Amerykańska rakieta wytrzęsie astronautów na śmierć?
"Rakieta nośna Ares, która miała zapoczątkować nową erę eksploracji Księżyca, na razie okazuje się bublem. Istnieje obawa, że pojazd kosmiczny rozbije się o platformę startową lub wytrzęsie na śmierć lecących nim astronautów" - czytamy w dzienniku "Polska".
Program powrotu na Księżyc wart jest 20 mld. dolarów. Nie dziwne więc, że NASA go broni. Inżynierowie ostrzegają jednak, że projekt może mieć sporo niebezpiecznych wad. "Niedawno jeden z głównych konstruktorów odszedł z zespołu, uzasadniając to katastrofalnym poziomem ryzyka" - informuje "Polska".

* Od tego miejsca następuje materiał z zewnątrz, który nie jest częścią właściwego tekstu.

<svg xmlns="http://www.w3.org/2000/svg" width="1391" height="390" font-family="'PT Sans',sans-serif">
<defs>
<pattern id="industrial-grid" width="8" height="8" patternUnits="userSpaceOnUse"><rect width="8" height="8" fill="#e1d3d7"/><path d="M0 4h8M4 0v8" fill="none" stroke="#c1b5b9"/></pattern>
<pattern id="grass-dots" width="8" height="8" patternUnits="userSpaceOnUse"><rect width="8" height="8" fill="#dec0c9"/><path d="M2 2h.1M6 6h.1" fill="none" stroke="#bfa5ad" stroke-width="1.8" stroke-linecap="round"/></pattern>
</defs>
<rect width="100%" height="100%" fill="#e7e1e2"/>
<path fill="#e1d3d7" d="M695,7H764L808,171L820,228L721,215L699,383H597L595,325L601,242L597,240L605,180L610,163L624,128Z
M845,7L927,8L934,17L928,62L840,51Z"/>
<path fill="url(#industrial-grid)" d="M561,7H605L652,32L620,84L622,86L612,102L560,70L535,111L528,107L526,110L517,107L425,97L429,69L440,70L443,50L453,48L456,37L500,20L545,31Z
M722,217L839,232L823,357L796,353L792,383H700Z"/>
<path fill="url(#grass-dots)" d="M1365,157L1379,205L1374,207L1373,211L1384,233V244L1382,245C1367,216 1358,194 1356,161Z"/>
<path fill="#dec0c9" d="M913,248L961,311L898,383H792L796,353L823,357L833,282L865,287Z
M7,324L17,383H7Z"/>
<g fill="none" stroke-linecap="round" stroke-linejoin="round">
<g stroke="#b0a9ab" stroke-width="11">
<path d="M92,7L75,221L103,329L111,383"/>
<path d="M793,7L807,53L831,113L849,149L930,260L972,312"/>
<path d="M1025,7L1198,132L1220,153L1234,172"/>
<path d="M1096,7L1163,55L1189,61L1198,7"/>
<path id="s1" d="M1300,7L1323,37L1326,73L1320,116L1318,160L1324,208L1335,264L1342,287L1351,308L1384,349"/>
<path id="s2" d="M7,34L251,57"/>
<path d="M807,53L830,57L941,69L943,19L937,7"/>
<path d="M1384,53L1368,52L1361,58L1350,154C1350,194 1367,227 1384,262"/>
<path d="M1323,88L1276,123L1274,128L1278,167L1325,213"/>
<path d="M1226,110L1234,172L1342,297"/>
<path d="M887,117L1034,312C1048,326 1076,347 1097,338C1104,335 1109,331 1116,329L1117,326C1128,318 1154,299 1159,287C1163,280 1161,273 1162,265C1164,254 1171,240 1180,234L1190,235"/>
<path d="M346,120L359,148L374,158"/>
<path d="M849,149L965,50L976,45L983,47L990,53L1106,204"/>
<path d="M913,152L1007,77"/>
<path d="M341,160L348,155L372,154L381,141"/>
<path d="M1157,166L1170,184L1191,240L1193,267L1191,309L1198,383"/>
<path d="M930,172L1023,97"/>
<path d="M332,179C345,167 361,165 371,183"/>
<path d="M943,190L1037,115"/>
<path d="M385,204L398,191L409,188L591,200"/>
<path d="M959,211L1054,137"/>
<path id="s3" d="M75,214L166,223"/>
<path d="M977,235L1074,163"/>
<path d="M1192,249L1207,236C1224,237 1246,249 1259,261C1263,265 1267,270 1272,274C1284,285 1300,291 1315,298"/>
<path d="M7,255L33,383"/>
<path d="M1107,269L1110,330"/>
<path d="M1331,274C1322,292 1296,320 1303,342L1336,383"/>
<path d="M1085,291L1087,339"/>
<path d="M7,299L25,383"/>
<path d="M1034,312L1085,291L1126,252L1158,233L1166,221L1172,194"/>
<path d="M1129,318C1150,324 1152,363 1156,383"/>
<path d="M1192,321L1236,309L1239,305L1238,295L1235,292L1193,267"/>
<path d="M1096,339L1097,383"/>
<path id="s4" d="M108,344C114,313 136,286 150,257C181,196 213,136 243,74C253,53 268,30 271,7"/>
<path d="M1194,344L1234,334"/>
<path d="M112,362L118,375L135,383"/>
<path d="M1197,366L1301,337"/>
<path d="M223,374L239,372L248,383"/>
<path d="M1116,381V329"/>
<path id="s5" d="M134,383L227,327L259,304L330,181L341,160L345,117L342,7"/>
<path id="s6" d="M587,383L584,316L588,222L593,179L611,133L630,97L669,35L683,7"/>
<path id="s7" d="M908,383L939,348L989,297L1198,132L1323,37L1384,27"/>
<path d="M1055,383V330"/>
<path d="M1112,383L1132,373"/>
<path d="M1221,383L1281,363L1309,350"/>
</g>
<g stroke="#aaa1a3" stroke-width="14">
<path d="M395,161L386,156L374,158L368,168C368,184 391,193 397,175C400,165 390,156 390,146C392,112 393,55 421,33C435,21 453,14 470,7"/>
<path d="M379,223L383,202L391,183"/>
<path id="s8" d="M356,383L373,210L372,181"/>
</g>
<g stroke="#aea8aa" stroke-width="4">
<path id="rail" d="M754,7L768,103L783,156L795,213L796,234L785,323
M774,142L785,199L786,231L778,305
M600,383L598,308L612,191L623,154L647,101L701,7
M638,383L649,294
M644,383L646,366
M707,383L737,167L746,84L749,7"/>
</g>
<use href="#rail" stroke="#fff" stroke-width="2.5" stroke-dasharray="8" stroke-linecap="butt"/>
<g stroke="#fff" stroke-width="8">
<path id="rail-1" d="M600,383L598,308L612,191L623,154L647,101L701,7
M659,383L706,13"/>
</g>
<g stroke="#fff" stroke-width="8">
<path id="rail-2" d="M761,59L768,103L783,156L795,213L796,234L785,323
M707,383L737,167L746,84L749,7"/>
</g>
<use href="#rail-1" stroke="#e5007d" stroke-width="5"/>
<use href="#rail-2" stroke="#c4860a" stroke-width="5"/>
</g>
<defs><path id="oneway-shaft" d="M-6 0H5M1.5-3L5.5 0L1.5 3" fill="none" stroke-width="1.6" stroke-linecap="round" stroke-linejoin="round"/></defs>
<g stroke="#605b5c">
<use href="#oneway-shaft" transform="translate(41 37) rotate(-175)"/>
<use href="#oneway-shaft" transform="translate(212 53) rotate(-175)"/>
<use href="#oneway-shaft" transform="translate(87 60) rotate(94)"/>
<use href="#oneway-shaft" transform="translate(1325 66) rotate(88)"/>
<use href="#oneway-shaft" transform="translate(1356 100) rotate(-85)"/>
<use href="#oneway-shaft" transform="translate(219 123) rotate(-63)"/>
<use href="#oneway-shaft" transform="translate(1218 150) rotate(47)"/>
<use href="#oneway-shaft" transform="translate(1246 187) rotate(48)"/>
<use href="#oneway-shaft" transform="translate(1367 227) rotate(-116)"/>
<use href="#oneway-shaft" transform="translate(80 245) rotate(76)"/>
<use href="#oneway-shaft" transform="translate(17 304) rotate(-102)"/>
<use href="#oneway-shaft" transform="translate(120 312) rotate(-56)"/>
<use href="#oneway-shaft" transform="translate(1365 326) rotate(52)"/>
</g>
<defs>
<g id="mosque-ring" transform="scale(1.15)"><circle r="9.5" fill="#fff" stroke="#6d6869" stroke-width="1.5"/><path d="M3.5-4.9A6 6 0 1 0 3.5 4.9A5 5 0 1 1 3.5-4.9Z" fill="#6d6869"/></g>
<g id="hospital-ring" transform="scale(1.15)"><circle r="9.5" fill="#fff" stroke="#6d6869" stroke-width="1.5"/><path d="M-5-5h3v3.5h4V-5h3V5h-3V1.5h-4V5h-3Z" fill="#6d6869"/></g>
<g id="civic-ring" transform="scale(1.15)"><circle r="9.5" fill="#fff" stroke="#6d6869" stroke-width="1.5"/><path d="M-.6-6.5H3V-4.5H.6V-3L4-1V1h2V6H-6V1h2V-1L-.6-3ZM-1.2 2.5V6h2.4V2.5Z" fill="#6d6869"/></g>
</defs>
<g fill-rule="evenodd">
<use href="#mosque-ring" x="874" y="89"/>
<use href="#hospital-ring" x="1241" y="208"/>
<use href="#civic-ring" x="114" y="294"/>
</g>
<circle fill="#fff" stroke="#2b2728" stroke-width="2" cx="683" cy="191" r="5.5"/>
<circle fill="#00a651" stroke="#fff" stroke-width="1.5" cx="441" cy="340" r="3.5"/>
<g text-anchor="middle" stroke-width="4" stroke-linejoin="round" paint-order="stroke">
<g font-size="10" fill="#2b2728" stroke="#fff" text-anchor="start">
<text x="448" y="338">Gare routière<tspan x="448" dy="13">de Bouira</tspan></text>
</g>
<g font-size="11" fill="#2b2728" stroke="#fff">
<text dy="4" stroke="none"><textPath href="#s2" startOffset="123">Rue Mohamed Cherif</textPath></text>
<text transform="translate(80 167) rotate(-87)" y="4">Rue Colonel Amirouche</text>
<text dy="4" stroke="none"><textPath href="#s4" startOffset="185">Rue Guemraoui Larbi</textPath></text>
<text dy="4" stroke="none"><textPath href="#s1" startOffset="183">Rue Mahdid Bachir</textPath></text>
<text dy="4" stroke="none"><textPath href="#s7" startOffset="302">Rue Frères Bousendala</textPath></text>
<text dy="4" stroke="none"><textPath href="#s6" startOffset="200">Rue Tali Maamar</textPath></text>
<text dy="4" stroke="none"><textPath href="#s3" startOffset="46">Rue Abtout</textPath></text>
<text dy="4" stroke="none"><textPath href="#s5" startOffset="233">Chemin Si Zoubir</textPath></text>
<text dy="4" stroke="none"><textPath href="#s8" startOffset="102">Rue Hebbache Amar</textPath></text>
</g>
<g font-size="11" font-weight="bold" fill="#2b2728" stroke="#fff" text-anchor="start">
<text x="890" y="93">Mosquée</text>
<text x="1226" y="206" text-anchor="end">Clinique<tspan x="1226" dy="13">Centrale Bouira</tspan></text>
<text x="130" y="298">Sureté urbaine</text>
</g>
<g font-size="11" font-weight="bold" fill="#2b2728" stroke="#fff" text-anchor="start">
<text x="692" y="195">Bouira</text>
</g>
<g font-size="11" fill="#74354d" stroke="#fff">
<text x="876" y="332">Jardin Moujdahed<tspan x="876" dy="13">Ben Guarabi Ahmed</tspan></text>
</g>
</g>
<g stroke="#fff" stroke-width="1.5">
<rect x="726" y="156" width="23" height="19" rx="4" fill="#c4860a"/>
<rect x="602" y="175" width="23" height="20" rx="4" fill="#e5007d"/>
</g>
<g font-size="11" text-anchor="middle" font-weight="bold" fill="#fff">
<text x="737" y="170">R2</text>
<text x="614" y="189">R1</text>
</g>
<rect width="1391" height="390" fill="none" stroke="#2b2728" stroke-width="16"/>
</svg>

Amerykańska agencja kosmiczna przyznaje, że w niesprzyjających warunkach Ares może wysadzić w powietrze swą platformę startową. Źródłem problemów mogą być również silne wibracje rakiety, które mogą zagrozić życiu astronautów.
NASA podkreśla, że na tym etapie te przeszkody nie są niczym niespodziewanym. Zapewnia też, że wady zostaną usunięte na czas i Ameryka będzie mogła wrócić w kosmos przed 2014 rokiem, zaś przed rokiem 2020 - na Księżyc - informuje "Polska".